Enunciado.
Responda às perguntas abaixo com base no texto sobre a Ópera de Bolso.
(a) Em que dia e em que lugar a Ópera de Bolso volta a encontrar a cidade?
(b) Quantos anos tem o grupo artístico do Orfeão Universitário do Porto?
(c) Quem é o técnico de som?

O canto lírico não falta no Natal portuense. Este ano, a Ópera de Bolso assinala o seu reencontro com a cidade no renovado Mercado do Bolhão, no dia 17 de dezembro (sábado). Será um regresso emotivo, até porque o encerramento para obras deste emblemático espaço foi assinalado, precisamente, pela Ópera de Bolso. Quisemos conhecer um pouco mais deste projeto que há mais de seis anos leva o canto lírico e a “ópera portátil” aos locais mais inusitados e icónicos da cidade.
Deslocámo-nos às instalações do secular edifício do Orfeão Universitário do Porto, num domingo de chuva persistente e miudinha. Fomos no encalço do som do piano do maestro António Sérgio que já se fazia ouvir nos corredores do edifício. Subimos as escadas e, mesmo à entrada da sala de coro, deparámo-nos com uma fotografia, testemunha do legado histórico e da já longa tradição do canto oral do Orfeão. São, afinal, 110 anos de um grupo artístico que nasceu um ano após a criação da Universidade do Porto e que hoje continua a ser uma marca inconfundível na Academia e na cidade.
Na sala de ensaios já estavam em aquecimento de vozes a soprano Liliana Nogueira, a mezzo soprano Maria João Gomes e o tenor Manuel Soares, sob a batuta ‘invisível’ do maestro e mentor do projeto Ópera de Bolso. Job Tomé, barítono, junta-se minutos depois. Entra timidamente na sala. Com a voz grave e aveludada, denuncia estar constipado. Breves segundos de silêncio. “É leve, nada de grave!”, avisa. Os risos soltam-se.
Nos antigos bancos de madeira escura e gasta, já repousam algumas pautas avulsas, os casacos, os cachecóis e os guarda-chuvas. Os intervenientes começam a dispersar, as mãos serpenteiam no ar compassadas com alguns exercícios vocais que enchem a sala. E, de repente, o dia de chuva fez-se mais ameno e quente ao som dos primeiros acordes, gravados, de “Feliz Navidad” de José Feliciano, lançados pelo sistema do técnico de som, Tiago Brilhante, sempre atento à cadência e aos timbres de cada elemento.

Listagem.
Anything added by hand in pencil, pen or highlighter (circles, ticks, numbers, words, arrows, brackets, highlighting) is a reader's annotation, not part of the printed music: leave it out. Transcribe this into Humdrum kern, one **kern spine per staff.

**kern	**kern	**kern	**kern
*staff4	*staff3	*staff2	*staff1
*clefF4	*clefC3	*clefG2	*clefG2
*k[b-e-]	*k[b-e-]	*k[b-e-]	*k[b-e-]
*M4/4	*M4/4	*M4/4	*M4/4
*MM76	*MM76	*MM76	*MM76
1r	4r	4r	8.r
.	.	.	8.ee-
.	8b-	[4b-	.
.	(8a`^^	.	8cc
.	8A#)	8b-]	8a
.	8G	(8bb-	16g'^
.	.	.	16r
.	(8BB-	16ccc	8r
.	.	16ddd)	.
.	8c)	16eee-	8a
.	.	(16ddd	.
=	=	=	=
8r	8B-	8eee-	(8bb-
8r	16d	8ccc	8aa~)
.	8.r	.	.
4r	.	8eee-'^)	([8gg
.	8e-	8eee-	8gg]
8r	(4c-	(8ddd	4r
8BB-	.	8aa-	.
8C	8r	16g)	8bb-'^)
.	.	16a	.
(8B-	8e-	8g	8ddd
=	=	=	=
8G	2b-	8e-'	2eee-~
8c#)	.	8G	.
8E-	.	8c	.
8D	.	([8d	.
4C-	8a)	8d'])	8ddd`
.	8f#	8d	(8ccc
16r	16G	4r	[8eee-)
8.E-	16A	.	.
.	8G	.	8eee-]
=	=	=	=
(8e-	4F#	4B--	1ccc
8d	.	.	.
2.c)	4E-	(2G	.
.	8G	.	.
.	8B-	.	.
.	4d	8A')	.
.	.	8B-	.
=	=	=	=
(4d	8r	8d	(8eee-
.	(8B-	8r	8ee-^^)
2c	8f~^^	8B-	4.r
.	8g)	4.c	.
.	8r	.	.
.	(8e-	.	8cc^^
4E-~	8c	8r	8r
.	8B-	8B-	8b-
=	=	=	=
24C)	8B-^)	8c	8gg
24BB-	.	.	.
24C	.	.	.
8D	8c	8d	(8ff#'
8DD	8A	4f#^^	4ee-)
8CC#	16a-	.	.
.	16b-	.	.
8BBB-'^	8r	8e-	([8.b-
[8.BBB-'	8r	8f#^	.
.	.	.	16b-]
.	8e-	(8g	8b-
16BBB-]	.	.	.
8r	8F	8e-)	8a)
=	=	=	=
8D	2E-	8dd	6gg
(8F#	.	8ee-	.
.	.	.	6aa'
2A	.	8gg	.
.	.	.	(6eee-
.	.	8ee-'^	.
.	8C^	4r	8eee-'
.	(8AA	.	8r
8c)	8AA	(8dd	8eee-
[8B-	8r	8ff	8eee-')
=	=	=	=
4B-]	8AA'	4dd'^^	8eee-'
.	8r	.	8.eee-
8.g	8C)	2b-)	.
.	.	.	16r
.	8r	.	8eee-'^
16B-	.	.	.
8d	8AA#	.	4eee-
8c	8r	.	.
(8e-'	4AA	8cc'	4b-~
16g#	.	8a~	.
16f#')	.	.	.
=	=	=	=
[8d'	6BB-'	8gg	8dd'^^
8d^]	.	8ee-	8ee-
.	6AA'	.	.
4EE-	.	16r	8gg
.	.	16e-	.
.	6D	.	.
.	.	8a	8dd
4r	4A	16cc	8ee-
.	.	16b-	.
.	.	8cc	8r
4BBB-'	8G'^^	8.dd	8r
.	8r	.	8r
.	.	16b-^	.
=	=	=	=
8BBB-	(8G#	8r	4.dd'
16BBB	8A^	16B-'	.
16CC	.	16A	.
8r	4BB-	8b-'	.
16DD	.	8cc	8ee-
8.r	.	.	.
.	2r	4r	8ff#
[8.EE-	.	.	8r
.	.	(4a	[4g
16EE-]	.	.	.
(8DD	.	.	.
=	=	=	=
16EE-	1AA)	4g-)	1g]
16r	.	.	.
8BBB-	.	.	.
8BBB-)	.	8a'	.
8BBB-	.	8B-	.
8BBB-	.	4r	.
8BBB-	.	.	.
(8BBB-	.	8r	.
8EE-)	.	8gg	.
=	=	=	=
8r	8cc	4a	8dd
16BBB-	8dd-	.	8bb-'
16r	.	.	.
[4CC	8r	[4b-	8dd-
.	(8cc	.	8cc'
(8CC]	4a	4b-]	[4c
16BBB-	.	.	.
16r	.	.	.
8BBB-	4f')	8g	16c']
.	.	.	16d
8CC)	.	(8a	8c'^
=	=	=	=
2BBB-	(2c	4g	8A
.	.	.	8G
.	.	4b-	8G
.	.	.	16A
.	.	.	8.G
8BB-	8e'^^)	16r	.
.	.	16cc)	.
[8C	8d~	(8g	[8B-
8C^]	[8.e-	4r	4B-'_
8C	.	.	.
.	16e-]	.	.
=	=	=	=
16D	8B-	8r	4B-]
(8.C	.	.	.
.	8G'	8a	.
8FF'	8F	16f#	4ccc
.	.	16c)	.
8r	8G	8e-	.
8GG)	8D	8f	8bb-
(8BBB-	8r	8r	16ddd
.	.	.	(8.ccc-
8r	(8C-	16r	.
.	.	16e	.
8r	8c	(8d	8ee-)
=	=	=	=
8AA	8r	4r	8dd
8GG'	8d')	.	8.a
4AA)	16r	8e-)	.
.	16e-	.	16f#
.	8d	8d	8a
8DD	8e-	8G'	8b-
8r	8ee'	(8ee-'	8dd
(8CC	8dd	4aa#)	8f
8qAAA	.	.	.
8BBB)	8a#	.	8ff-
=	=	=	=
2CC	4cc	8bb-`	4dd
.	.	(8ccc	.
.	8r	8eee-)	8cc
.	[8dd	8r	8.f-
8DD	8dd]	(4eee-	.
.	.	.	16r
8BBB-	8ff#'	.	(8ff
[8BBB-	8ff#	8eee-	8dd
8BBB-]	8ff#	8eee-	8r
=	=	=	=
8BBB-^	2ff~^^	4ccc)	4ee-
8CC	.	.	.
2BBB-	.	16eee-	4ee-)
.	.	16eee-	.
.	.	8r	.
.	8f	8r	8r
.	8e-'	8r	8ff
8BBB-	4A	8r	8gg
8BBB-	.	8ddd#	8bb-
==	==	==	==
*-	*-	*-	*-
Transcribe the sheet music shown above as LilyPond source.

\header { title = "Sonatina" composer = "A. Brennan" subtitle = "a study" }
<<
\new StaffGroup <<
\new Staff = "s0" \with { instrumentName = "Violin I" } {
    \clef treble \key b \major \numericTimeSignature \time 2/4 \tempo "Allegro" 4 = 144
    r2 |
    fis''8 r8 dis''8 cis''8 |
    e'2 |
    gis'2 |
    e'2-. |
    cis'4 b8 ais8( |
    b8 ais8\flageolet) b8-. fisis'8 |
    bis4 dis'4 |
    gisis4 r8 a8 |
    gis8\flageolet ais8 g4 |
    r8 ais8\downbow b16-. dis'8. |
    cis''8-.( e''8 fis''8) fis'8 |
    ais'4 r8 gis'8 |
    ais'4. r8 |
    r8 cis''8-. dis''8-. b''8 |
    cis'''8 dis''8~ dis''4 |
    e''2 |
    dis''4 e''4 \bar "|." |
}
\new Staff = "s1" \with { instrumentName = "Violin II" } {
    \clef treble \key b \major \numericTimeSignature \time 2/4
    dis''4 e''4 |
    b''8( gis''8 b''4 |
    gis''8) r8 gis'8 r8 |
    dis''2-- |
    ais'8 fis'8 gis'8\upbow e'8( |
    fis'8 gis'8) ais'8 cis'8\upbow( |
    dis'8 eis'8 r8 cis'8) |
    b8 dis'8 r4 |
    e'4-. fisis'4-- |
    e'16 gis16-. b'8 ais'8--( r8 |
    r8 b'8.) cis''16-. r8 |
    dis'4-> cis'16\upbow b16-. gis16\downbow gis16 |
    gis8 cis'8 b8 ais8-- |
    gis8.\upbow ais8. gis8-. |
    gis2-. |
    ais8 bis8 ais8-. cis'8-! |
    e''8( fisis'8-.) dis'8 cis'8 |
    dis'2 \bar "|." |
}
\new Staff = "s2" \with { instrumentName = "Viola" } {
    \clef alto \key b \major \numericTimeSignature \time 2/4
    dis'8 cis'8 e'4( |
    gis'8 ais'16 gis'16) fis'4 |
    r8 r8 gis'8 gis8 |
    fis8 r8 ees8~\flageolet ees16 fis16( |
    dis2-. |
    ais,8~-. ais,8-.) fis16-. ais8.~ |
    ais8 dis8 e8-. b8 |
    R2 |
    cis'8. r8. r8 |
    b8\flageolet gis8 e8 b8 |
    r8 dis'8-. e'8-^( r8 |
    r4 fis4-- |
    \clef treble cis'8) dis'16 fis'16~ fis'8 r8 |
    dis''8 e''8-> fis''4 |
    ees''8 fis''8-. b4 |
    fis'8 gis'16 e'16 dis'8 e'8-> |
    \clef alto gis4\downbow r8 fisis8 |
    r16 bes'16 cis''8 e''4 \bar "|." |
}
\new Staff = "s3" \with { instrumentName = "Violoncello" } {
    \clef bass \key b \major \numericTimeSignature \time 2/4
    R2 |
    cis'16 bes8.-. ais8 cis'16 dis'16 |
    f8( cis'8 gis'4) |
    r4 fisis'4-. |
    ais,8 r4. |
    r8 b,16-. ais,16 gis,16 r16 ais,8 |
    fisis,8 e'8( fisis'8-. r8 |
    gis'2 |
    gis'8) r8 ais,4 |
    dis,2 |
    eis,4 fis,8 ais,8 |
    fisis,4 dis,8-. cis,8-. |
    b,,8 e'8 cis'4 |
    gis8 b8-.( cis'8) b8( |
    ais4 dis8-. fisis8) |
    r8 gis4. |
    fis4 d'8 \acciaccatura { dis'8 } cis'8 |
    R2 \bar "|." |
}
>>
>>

Resposta.
(a) No dia 17 de dezembro (sábado), no renovado Mercado do Bolhão.
(b) 110 anos.
(c) Tiago Brilhante.